## Material for this exercise

↓↓↓

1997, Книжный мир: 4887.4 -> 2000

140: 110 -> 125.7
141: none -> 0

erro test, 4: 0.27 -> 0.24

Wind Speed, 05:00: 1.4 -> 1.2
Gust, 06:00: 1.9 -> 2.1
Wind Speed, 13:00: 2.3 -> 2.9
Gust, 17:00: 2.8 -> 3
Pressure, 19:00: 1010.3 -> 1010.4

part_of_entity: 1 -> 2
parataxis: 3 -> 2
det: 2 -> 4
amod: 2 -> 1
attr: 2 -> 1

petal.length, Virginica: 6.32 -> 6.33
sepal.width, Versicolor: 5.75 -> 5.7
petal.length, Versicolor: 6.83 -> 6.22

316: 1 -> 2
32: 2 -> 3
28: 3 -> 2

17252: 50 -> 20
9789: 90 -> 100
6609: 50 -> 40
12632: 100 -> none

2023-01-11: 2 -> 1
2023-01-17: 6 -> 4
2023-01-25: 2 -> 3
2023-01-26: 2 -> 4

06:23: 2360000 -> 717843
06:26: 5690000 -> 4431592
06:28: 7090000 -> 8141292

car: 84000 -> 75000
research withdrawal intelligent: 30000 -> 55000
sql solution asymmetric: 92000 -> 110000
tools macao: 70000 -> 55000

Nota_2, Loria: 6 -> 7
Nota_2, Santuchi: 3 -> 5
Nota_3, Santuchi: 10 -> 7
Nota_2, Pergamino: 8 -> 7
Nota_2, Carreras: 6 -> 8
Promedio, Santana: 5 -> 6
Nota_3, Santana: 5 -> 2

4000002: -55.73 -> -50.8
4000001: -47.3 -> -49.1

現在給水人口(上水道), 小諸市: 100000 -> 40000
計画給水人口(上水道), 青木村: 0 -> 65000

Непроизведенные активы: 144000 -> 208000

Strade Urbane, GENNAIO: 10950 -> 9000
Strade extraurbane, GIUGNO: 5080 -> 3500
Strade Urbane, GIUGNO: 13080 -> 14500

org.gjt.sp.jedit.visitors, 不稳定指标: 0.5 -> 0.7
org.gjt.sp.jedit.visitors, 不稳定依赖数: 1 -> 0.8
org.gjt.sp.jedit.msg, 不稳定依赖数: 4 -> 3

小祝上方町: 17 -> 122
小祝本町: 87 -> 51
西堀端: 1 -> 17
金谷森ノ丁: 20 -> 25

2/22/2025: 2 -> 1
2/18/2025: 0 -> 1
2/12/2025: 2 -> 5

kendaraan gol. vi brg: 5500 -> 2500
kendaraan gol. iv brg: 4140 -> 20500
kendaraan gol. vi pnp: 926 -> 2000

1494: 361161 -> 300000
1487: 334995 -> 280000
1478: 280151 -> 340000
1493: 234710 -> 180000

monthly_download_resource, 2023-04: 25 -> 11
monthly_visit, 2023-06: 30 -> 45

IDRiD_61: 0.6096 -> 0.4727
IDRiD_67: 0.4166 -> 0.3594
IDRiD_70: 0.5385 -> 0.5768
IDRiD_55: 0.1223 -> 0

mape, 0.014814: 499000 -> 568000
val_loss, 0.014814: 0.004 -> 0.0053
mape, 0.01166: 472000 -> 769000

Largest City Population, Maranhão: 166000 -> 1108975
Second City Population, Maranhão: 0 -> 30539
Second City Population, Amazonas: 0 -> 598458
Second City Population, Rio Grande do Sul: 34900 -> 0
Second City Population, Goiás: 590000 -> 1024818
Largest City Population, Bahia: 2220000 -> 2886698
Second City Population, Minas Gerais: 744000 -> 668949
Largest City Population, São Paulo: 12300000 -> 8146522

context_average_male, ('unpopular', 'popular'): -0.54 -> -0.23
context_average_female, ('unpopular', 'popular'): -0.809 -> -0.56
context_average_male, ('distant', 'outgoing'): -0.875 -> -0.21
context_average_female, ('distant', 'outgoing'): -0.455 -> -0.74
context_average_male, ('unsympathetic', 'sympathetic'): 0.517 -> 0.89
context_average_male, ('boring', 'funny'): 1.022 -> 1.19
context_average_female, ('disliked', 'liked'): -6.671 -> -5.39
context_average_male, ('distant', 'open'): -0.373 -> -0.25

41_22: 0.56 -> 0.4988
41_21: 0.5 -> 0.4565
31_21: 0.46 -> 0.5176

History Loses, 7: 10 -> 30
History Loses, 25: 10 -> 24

↑↑↑

## What needs to be done
Using the records above, list each line that includes "Second".

## Solution
Second City Population, Maranhão: 0 -> 30539
Second City Population, Amazonas: 0 -> 598458
Second City Population, Rio Grande do Sul: 34900 -> 0
Second City Population, Goiás: 590000 -> 1024818
Second City Population, Minas Gerais: 744000 -> 668949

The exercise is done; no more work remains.